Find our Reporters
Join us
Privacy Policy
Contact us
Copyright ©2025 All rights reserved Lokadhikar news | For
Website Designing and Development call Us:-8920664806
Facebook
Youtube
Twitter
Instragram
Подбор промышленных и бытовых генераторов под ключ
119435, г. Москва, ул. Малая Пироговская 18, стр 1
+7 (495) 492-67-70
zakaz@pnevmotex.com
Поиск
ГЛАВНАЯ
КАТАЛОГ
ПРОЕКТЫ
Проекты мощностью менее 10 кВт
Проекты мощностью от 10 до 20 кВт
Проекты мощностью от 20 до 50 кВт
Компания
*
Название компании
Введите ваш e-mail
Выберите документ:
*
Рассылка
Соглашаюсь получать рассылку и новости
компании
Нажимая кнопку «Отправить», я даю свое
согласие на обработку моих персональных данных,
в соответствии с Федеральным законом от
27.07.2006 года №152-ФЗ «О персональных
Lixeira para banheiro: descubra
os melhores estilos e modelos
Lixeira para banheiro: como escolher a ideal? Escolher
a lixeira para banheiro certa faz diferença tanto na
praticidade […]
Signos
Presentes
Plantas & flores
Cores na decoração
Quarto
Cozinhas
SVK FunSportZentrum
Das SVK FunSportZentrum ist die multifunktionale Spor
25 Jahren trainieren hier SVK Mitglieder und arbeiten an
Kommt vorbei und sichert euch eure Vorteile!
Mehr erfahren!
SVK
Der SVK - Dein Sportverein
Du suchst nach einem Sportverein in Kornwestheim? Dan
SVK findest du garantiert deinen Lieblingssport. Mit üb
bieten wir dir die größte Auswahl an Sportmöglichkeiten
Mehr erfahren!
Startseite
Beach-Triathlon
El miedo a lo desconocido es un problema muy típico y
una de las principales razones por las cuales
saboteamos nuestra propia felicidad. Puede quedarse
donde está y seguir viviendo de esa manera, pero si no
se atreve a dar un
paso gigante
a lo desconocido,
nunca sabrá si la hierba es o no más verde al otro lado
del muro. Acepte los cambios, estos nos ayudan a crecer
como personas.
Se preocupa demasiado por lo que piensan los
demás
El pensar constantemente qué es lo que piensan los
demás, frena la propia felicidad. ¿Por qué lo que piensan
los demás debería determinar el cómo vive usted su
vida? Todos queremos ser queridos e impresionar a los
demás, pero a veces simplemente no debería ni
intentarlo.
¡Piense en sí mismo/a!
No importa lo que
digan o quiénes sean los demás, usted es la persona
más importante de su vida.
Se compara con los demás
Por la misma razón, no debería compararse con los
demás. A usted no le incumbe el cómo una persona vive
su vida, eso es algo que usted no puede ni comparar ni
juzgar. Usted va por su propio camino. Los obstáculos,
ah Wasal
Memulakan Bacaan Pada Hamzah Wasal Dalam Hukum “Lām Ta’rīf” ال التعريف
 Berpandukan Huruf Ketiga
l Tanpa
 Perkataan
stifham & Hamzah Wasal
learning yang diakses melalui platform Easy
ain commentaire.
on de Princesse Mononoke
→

**EXERCISE:**
From the listing above, return the lines starting at the one with "como personas." and ending at the one with "demás. A usted", both kept, exactly as they appear and nothing more.

**SOLUTION FOR THIS TASK:**
como personas.
Se preocupa demasiado por lo que piensan los
demás
El pensar constantemente qué es lo que piensan los
demás, frena la propia felicidad. ¿Por qué lo que piensan
los demás debería determinar el cómo vive usted su
vida? Todos queremos ser queridos e impresionar a los
demás, pero a veces simplemente no debería ni
intentarlo.
¡Piense en sí mismo/a!
No importa lo que
digan o quiénes sean los demás, usted es la persona
más importante de su vida.
Se compara con los demás
Por la misma razón, no debería compararse con los
demás. A usted no le incumbe el cómo una persona vive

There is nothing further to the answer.